The two viewpoints of interest come at the end of the article:
Following the case, associate law professor at Beijing's Renmin University of China said that such weapons should be deemed as private property because players "have to spend time and money for them".
But a lawyer for one Shanghai-based internet game company told a Chinese newspaper that the weapons were in fact just data created by games providers and therefore not the property of gamers.
While possibly seeming somewhat silly to those of us who don't spend as much time immersed in on-line worlds, it strikes me that this is comparable to - if not even more sensible than - the ongoing legal wranglings around every other non-tangible "product" in our society - from music, to software, to films, to text. All of these are just "data" that we've created, copied, manipulated and "unset" to obtain something recognisable, too. Yet we have industries and laws around these too - laws that are being fought over as I type.
"Property" comes out of a materialist thinking. The problem is that we've moved on from our materialist paradigm, into a physical reality that threatens to trade scarcity and demand for ubiquity and supply. So far, economies based on information have been nothing more than a hack - an attempt to shove new ideas into the old hole. However, as the new methods outpace and outstretch old thinking more and more, we'll find increasingly that the hack just doesn't hold together - not without a whole bunch of laws, and lawyers and police to back them up. In short, we're doomed to a future of strangled enforcement simply because our philosophy doesn't match our desire.

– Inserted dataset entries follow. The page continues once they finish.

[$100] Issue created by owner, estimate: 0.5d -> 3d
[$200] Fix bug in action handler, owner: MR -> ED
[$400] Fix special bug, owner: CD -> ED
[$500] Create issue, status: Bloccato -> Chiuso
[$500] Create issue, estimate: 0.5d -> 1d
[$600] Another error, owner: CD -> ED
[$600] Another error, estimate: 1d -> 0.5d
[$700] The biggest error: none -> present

We need a refresh. We need to start thinking progressively rather than defensively, only governments and corporates are currently too entrenched in the way of life that benefits themselves to take notice. History shows that this mismatch between societal strata will have to be forced out of place before the people that "run" the show actually listen.

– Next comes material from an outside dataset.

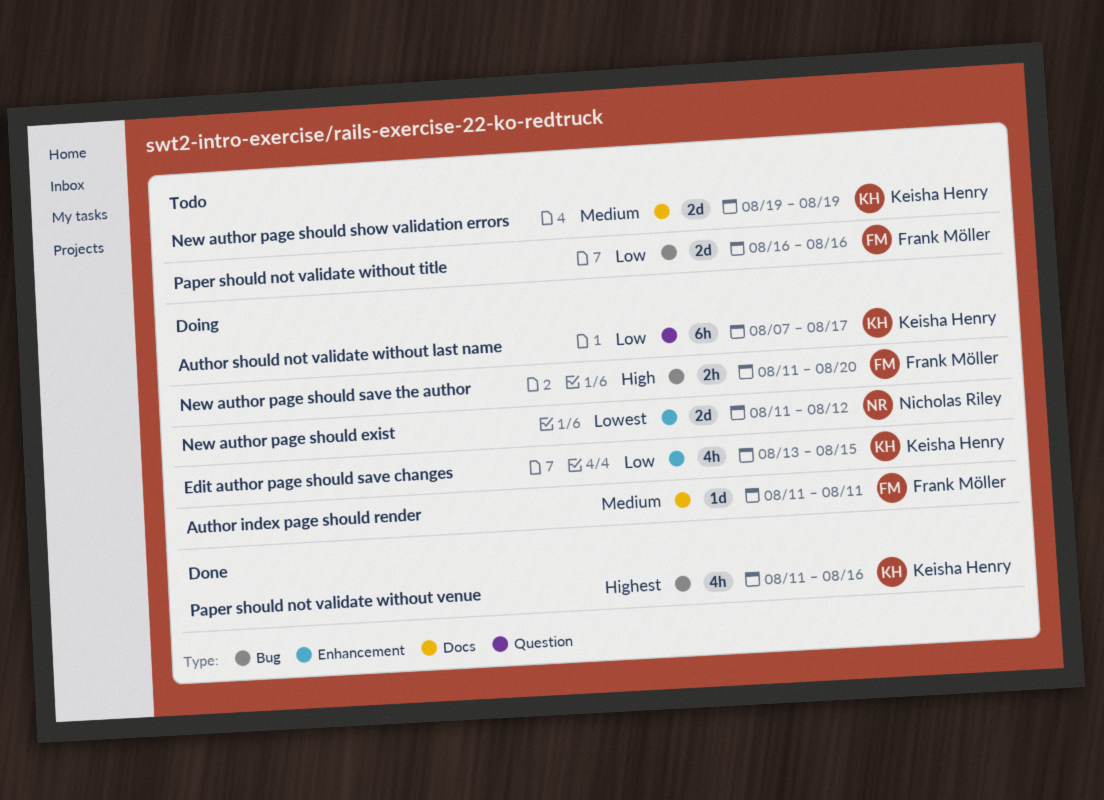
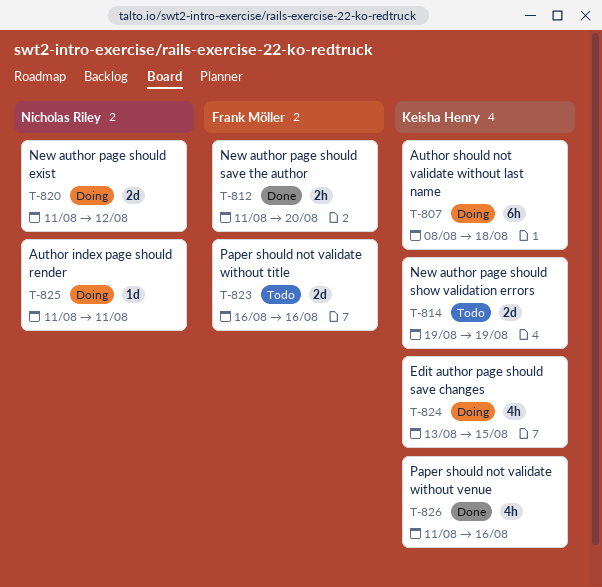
Author index page should render, owner: Frank Möller -> Nicholas Riley
Author should not validate without last name, start: Aug 7 -> Aug 8
Author should not validate without last name, due: Aug 17 -> Aug 18
New author page should save the author, status: Doing -> Done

This ties in with a question I asked on the alt ec tribe. There are different kinds of alternative, depending on where you are and where you've come from. I think what we need now is a radically different idea of economics based on a radically different idea of "property". We need to combine the new paradigm with the old in order to get somewhere useful.
But at the same time, it's not enough to simply come up with something *different*. If possible, a new economy should act as a "superset" of the old, a backwards compatible version 2.0 economy that fills in the holes in the old one that cause all the grief we've inherited today. A lot of what we have works, and we'd be foolish to re-invent the money wheel. Maybe shifting the idea of "property" to take into account all the things of a less tangible nature would simply be enough?
How much would you pay for your soul?